** BEGIN Source passage **

34. It follows, therefore, that the plea of ultra vires and unconstitutionality, discussed above, if it succeeds, shall be of avail only with respect to the period subsequent to 1-10-58.
35. Section 15 of the Act of 1958, as amended by the Central Sales Tax (Second Amendment) Act of 1958 (referred to earlier), provides as follows:
''Every sales tax law of a State shall, in so tar as it imposes or authorises the imposition of a tax on the sale or purchase of declared goods be subject to the following restrictions and conditions, namely:
(a) the tax payable under that law in respect of any sale or purchase of such goods inside the State shall be levied in respect of the last sale or purchase inside the State and shall not exceed two per cent, of the sale or purchase price thereof, and such tax shall not be levied at more than one stage;
(b) where a tax has been levied under that law in respect of the sale or purchase inside the State of any declared goods and such goods are sold in the course of inter-State trade or commerce, the tax so levied shall be refunded to such person in such manner and subject to such conditions as may be provided in any law in force in that State.

** END Source passage **
** BEGIN Provided material **

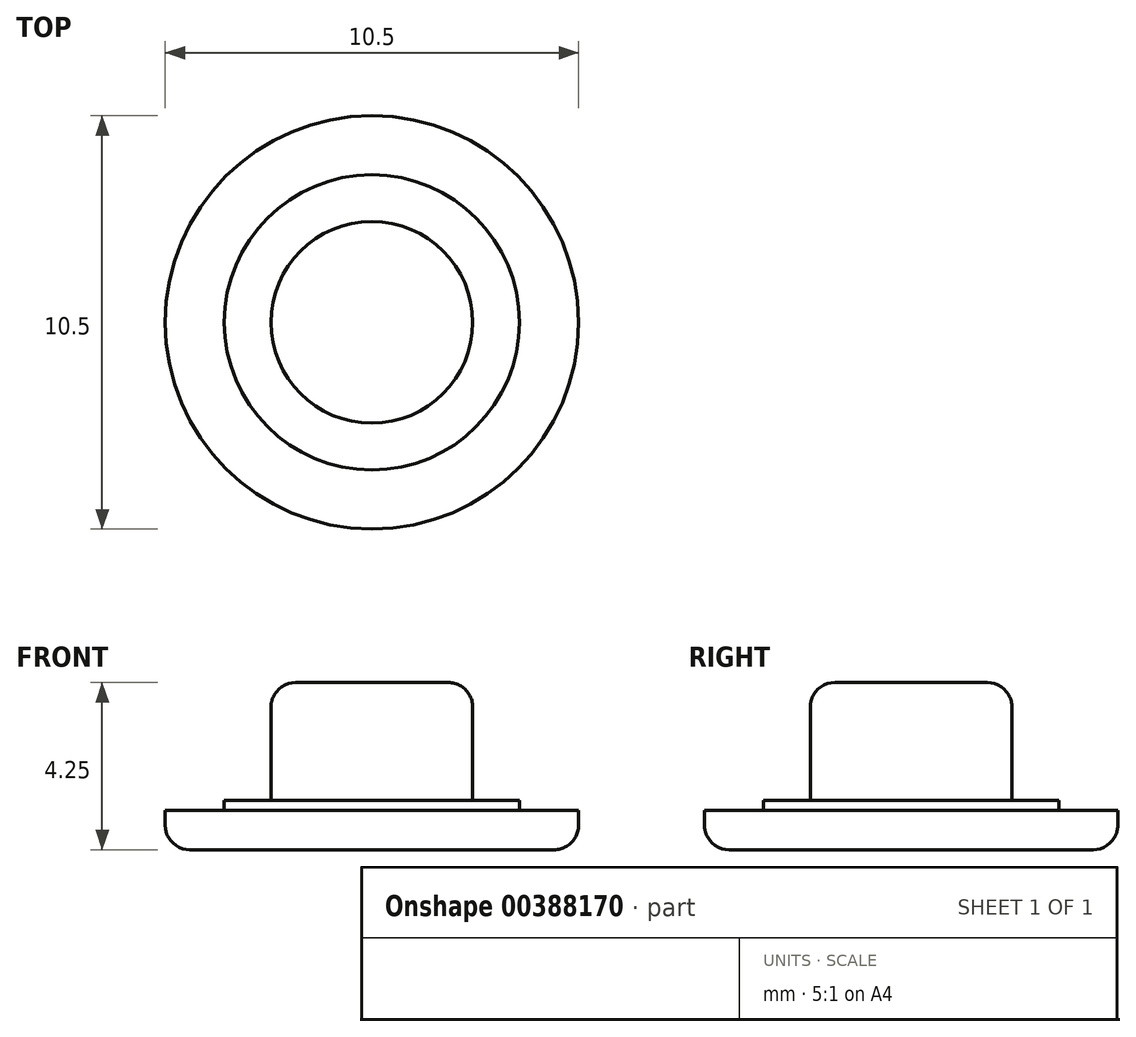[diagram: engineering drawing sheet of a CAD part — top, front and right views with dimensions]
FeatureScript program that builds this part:
annotation { "Feature Type Name" : "Feature", "Feature Type Description" : "" }
export const myFeature = defineFeature(function(context is Context, id is Id, definition is map)
    precondition{}
    {
        {
            var Q0;
            Q0=qCreatedBy(makeId("Top.planeOp"),FACE);
            var sketch = newSketch(context, id + "F0", { "sketchPlane" : qUnion([Q0])});
            skCircle(sketch, "E0", {"center": v(0, 0) * mm, "radius": 5.25 * mm});
            skCircle(sketch, "E1", {"center": v(0, 0) * mm, "radius": 3.75 * mm});
            skCircle(sketch, "E2", {"center": v(0, 0) * mm, "radius": 2.56 * mm});
            skSolve(sketch);
        }
        {
            var Q0;
            Q0=makeQuery(id+"F0.imprint","IMPRINT",FACE,{"disambiguationData":[TD([[makeQuery(id+"F0.imprint","IMPRINT",EDGE,{"derivedFrom":sQuery(id+"F0.wireOp",EDGE,"E2")}),1.0]])]});
            extrude(context, id + "F1", {"entities" : qUnion([Q0]), "depth" : 4.25 * mm, "offsetDistance" : 25 * mm});
        }
        {
            var Q0;
            Q0=makeQuery(id+"F0.imprint","IMPRINT",FACE,{"disambiguationData":[TD([[makeQuery(id+"F0.imprint","IMPRINT",EDGE,{"derivedFrom":sQuery(id+"F0.wireOp",EDGE,"E1")}),1.0]])]});
            extrude(context, id + "F2", {"entities" : qUnion([Q0]), "operationType" : NewBodyOperationType.ADD, "depth" : 1.25 * mm, "offsetDistance" : 25 * mm});
        }
        {
            var Q0;
            Q0=makeQuery(id+"F0.imprint","IMPRINT",FACE,{"disambiguationData":[TD([[makeQuery(id+"F0.imprint","IMPRINT",EDGE,{"derivedFrom":sQuery(id+"F0.wireOp",EDGE,"E0")}),1.0]])]});
            extrude(context, id + "F3", {"entities" : qUnion([Q0]), "operationType" : NewBodyOperationType.ADD, "depth" : 1 * mm, "offsetDistance" : 25 * mm});
        }
        {
            var Q0;
            Q0=makeQuery(id+"F3.opExtrude","CAP_EDGE",EDGE,{"disambiguationData":[OSD([sQuery(id+"F0.wireOp",EDGE,"E0")])],"isStart":true});
            var Q1;
            Q1=makeQuery(id+"F1.opExtrude","CAP_EDGE",EDGE,{"disambiguationData":[OSD([sQuery(id+"F0.wireOp",EDGE,"E2")])],"isStart":false});
            fillet(context, id + "F4", {"entities" : qUnion([Q0, Q1]), "radius" : .625 * mm, "tangentPropagation" : true, "allowEdgeOverflow" : false});
        }
    });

** END Provided material **

Task set.
[A] Gather every line in the CAD file listing that contains the string "false", and copy each one in full.
[B] Take the passage on state sales tax law further, picking up right after its last sentence.

Answers to the tasks.
[A]
            Q1=makeQuery(id+"F1.opExtrude","CAP_EDGE",EDGE,{"disambiguationData":[OSD([sQuery(id+"F0.wireOp",EDGE,"E2")])],"isStart":false});
            fillet(context, id + "F4", {"entities" : qUnion([Q0, Q1]), "radius" : .625 * mm, "tangentPropagation" : true, "allowEdgeOverflow" : false});

[B]
36. As stated above, the original form of Section 15 never came into force and it was the section, as amended above, which came into operation, for the first time, on 1-10-58. Clause (a) lays down three conditions subject to which sales tax may be levied by a State Legislature on the 'declared' goods, namely:
(i) That such tax shall be levied only on the last sale or purchase inside the State.
(ii) That the levy of such tax shall not, exceed 2 per cent of the sale or purchase price I thereof;
(iii) That such tax shall not be levied atf more than one stage.
37. It was somewhat faintly contended by the learned Additional Government Pleader for the respondents that the only sanction for a violation of the condition imposed by Section 15(a) was that laid down by Clause (B) thereof, i.e., a refund of the tax so levied. This, however, proceeds on a misreading of the section. Clause(b) is independent of Clause (a) and imposes an additional condition. A violation of any of the three conditions of Clause (a) would render the taxation of a declared goods ultra vires whether, in fact, it is sold in the course of inter-State trade or not.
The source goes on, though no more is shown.